• Work task
The entries below should be given again exactly, minus their pictures.

Data extracted from a collection
.....

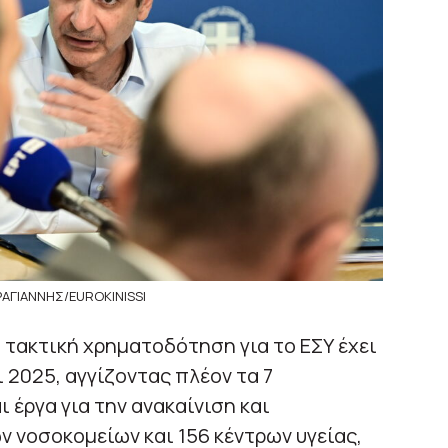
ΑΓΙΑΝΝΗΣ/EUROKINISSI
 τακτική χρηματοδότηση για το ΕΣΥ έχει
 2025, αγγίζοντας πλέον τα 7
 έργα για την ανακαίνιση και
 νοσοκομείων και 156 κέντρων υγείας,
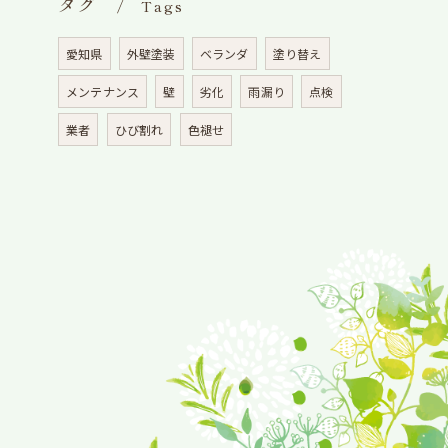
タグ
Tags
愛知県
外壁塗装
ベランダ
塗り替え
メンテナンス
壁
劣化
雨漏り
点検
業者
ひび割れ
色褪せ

.....

• Worked solution
ΑΓΙΑΝΝΗΣ/EUROKINISSI
 τακτική χρηματοδότηση για το ΕΣΥ έχει
 2025, αγγίζοντας πλέον τα 7
 έργα για την ανακαίνιση και
 νοσοκομείων και 156 κέντρων υγείας,
タグ
Tags
愛知県
外壁塗装
ベランダ
塗り替え
メンテナンス
壁
劣化
雨漏り
点検
業者
ひび割れ
色褪せ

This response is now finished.